Pranshu Gupta, Deep Learning @ Georgia Institute of Technology
Image Captioning is the task of assigning a short textual description to an image which captures the semantic meaning of the visual artifacts. Various approaches have been proposed to generate image captions - encoder decoder models being the most common. New techniques have also emerged recently in which reinforcement learning methods are employed on top of state of the art models to achieve better results. In this article, we discuss a few of these approaches as proposed in the paper "Deep reinforcement learning-based captioning with embedding reward" by Ren et. al.
We define the agent as the caption generator, the state as the visual features and caption generated so far, the action space as the available vocabulary, and the reward as the similarity between the visual and text embedding of the image and the ground truth captions in the same vector space. The task is defined as choosing the next word for the caption (action) given the visual (image) and semantic (caption so far) features as state, as per the approximate optimal policy.
The policy, reward and the value functions are approximated with deep neural network, with visual features encoded with the help of CNN based network (VGG-16) and semantic features with the help of RNN based networks.

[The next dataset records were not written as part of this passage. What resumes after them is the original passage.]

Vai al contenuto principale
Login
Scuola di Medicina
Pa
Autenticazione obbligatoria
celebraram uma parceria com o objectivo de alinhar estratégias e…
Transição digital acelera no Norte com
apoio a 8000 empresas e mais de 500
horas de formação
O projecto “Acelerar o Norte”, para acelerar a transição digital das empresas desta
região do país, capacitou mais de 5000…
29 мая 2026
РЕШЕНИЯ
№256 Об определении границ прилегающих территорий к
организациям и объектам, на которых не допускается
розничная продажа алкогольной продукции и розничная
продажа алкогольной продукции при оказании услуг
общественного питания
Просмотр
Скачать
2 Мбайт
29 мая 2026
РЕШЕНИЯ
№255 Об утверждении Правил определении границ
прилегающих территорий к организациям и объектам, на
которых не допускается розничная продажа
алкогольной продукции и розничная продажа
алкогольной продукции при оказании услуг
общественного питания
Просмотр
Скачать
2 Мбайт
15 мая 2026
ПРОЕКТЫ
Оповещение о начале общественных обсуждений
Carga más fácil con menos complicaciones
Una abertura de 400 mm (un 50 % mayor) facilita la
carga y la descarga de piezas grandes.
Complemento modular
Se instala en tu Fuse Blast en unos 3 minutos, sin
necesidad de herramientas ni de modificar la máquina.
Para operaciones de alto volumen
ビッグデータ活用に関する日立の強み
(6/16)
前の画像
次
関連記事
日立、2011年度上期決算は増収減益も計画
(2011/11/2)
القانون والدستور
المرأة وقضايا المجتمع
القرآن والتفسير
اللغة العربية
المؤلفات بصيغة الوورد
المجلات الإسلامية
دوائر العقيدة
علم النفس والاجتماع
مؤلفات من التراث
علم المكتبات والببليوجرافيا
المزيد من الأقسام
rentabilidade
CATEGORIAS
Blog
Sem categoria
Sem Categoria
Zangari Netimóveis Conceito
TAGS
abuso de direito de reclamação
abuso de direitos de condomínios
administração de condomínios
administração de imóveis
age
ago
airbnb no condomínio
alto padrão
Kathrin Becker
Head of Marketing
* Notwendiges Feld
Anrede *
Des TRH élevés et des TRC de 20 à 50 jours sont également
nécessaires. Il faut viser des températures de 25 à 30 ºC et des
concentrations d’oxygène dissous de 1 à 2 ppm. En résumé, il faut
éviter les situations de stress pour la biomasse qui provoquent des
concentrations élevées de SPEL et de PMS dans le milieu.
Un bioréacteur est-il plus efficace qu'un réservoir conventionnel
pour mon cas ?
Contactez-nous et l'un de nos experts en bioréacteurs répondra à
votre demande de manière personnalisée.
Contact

The component networks, their training and evaluation code is implemented in the Deep_Captioning.ipynb notebook. MSCOCO dataset is used for all the training and evaluation with the 2014 splits. The implementation works with 512 dimensional features vectors instead of raw images. These feature vectors were extracted from the fully connected (fc7) layer of VGG-16 which gives 4096 dimensional vectors, the PCA was applied on them to get 512 dim vectors. The notebook itself is self contained with code and description.
The dataset files should be kept in "code/utils/datasets/coco_captioning", with the following file names:
coco2014_captions.h5
train2014_images.txt
train2014_vgg16_fc7.h5
val2014_images.txt
val2014_vgg16_fc7.h5
coco2014_vocab.json
train2014_urls.txt
train2014_vgg16_fc7_pca.h5
val2014_urls.txt
val2014_vgg16_fc7_pca.h5
These files can be downloaded using the get_assignment_data.sh shell script
Ren, Zhou, et al. "Deep reinforcement learning-based image captioning with embedding reward." Proceedings of the IEEE Conference on Computer Vision and Pattern Recognition. 2017.